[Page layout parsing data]
=== Begin Enclosure ===

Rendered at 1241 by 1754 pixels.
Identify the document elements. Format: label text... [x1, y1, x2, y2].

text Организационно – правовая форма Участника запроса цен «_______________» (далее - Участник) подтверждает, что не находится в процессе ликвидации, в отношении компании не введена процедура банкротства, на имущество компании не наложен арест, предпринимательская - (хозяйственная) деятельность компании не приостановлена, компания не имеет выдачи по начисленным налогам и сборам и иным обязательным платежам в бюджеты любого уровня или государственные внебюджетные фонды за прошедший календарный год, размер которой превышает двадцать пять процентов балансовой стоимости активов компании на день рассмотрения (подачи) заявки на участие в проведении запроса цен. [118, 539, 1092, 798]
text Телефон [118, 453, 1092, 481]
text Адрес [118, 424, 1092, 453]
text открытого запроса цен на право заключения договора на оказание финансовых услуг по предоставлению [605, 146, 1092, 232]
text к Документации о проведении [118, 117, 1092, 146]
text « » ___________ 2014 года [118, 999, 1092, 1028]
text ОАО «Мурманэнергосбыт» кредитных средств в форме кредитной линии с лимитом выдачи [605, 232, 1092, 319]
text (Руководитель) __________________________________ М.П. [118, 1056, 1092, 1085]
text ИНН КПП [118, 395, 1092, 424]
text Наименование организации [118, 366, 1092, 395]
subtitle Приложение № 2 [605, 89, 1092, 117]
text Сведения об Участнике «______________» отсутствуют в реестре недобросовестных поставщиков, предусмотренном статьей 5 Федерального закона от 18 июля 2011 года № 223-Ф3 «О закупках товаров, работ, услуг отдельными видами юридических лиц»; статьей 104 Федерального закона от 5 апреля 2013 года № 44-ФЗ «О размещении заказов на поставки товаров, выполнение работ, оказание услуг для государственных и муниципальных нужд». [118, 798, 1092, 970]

=== End Enclosure ===

PROBLEM TO WORK ON |
Tally the lines of the entries above that hold the word "года"; the number is the whole answer.

SOLUTION TO THIS TASK |
2